Anyway, clearly your method of writing as you describe it in your fourth paragraph here is very very different and allows for a play of levels and discourses in a different set of ways that is most compellingly pleasing-and-disturbing. I don’t know how many people rewrite their works. Most people you and I like a lot in their writing do I think revise, rejuxtapose, refinish, scratch and contort their work variously between the sketches, notes, and drafts it starts from and a final piece.

. . .

I thought a little more (endlessly) and recently listened also to a ‘reading’ I gave at St Marks on 3 9 2005 in which I first gave a tentative and unresolved short reading (with some improvisation) from the Open Notebooks section of what was then my brand new book and then I did an improvisational piece that lasted about 25 minutes I think. Just standing against the white wall or pacing and gesturing, talking. It was on the same model as the piece I had already done at Discrete Series in Chicago (which Erika Staiti used verbatim for a video — both are linkable to from my website, stevebensonasis) but it comes out very different, less ruminative and airless, more artificial and passionate. I could send it to you via Dropbox if you like. But the point of saying so is that this is another way I have revised work, as if ‘in the camera’ as I’m speaking an improvised work, by ‘repeating’ the same utterance with a discrete or indiscreet alteration on more or less every iteration. (I also did this in a work called “Enter,” during which I was also writing other variations on the same clauses, and it’s not available from me in video but I made a text version of the entire thing and that’s also on line.) For a few years I focused on this approach to improvising/revising works, with mixed satisfaction, in that some episodes were marvelous to me and some highly disappointing as some limitations, in myself or the method, showed in a dull tiresome way. I had felt that way about the St Marks piece until I re-heard it while driving on Friday.

A way I have done work that is in a sense private and not poetry (as your trance vocalizations may be) is the piano improvisations, which my Yamaha can record up to two of at a time, and which I gradually begin to download into my laptop and post occasionally at ReverbNation. I have also made a link from the website to the page there lately. These are not my best — the best have all been played without recording, or the recordings lost. I often have wondered whether and how I could work piano playing into my poetry readings but, aside from the difficulty often of arranging a keyboard at all, I haven’t yet found any way in which the two mix. That may eventually come.

Another thing I thought of about how I edit in situ while improvising work orally or in text is that I think I am gauging whatever I produce relative to the listener/reader’s access to something. I am not maintaining any specific or consistent idea of what I want the reader or listener to be able to grasp, understand, or hang on to, so that the handholds or hooks or openings toward significance or interest are mercurial sometimes and always subject to change. But I am aware that I also can’t really make the work totally oblivious to the other who is attending to it (actually or potentially), and a few attempts at work that are procedurally focused on chance applications of words to page without attempts at linkage or attachment of any kind have never (to my recollection) made it into the presence of any public. Stuttering or shouting m ay be a way of offering such access, as well as grammatical and semantic familiarity or representation (in the sense that “You believe in crouching play antiphonies,” for instance, represents a person having some kind of conviction in entities with specific characteristics, even if it’s hard to tell what this may mean).

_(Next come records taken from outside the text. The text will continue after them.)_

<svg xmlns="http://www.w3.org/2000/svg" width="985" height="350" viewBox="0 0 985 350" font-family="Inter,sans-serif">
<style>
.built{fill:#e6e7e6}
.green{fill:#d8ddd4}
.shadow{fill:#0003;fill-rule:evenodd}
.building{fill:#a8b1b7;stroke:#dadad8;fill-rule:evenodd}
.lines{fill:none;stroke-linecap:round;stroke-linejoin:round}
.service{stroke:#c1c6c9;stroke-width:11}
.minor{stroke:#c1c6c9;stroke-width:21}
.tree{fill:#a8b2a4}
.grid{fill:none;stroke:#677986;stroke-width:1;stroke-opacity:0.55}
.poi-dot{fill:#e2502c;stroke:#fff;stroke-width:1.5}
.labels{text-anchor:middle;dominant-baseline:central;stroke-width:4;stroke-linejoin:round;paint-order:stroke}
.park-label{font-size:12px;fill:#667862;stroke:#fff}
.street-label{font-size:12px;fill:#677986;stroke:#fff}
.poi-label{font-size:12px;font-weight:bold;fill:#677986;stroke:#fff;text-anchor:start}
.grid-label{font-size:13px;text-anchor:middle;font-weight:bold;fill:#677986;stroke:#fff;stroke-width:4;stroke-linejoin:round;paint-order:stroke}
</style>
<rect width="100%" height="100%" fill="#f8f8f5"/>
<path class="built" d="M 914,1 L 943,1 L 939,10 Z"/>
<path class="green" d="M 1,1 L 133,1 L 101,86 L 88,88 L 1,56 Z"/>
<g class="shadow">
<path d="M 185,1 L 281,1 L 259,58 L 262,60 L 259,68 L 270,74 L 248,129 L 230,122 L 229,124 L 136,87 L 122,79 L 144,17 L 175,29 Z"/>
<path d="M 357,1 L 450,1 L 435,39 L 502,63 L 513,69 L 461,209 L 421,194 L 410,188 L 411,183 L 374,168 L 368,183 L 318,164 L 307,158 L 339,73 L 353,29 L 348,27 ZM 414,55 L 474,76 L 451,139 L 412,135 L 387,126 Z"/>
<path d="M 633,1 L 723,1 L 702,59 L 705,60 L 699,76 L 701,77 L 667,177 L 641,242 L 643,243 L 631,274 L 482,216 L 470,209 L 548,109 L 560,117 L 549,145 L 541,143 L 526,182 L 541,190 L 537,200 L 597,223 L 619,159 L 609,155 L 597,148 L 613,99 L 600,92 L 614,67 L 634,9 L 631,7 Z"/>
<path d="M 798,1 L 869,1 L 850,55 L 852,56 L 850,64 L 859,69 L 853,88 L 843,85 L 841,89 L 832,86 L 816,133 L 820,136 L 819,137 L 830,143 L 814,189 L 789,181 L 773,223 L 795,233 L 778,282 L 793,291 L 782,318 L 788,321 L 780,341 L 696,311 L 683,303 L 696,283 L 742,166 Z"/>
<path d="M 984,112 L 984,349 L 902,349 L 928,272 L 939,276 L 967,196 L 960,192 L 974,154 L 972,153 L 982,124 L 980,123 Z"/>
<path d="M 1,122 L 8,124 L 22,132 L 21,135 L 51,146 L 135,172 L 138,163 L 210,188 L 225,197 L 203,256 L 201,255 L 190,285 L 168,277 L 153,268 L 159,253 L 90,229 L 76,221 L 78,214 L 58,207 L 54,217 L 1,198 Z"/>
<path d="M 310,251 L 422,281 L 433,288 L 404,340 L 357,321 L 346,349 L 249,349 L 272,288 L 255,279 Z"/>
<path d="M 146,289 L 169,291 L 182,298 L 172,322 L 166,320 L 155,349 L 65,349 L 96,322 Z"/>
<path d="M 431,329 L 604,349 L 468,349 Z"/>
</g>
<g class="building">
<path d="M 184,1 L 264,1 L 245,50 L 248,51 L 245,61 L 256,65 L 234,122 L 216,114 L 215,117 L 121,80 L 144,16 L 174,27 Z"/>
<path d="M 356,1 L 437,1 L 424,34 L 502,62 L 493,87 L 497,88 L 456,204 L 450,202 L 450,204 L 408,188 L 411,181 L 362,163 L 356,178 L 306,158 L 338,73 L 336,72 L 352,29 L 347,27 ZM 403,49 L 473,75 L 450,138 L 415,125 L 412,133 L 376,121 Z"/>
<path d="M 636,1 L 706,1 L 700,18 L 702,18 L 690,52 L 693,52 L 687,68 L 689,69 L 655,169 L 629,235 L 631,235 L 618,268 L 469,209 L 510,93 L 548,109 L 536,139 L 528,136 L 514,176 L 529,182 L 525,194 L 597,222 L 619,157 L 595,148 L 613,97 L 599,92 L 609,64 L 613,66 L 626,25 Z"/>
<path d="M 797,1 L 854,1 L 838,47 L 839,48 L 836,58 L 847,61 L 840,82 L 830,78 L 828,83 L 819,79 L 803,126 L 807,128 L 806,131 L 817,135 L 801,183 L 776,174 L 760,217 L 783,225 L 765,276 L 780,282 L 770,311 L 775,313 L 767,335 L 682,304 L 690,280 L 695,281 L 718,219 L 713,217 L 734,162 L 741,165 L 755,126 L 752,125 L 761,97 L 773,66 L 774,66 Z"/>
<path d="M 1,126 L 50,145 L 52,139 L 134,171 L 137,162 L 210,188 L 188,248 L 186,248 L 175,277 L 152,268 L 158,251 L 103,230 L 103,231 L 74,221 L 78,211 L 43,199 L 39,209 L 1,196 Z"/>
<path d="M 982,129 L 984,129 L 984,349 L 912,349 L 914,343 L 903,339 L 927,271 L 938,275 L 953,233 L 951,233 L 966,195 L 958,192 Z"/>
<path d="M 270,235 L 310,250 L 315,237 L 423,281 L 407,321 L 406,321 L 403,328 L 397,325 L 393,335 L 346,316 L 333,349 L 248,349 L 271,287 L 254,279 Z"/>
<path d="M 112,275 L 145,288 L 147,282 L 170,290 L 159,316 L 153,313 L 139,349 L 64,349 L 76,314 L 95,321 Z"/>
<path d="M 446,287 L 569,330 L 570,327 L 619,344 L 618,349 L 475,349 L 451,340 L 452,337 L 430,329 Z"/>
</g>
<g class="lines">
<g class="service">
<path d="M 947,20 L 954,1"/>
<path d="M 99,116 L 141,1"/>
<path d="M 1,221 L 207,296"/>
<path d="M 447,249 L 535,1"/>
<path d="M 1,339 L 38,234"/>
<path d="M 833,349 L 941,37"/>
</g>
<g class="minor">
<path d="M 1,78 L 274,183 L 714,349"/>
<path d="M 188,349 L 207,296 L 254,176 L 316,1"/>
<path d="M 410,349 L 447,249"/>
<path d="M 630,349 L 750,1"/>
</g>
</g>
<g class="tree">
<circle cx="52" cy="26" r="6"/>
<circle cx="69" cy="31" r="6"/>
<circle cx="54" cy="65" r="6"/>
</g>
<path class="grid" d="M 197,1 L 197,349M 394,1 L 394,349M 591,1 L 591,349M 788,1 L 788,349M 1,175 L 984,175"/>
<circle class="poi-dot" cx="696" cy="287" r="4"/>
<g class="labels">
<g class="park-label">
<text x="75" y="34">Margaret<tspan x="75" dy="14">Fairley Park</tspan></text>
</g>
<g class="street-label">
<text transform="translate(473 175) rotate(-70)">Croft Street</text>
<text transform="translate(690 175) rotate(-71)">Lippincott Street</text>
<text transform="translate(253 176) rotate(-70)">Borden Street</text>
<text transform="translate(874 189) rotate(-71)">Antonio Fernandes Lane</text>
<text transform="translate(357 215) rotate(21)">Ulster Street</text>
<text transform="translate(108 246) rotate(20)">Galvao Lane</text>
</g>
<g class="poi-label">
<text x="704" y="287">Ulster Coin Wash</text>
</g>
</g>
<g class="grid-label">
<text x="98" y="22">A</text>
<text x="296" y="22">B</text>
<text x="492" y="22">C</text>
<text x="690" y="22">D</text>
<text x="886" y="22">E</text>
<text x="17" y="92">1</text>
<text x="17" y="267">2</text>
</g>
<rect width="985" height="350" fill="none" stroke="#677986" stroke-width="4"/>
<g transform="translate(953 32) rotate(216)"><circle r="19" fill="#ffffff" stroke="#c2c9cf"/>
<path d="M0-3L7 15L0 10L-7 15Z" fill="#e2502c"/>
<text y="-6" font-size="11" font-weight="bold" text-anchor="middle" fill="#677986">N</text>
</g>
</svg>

Usually, all the same, I do mean things by what I utter in such improvisations; I am usually saying things that I believe are ethically acceptable to utter as assertions, even though they may not be particularly valuable in and of themselves, and even though some things I say are presented merely as gestures for some momentarily palpable reason and I really don’t mean them as assertions in the world of my own understandings, even though I may not indicate any difference between them and gestures I would indeed ‘stand behind.’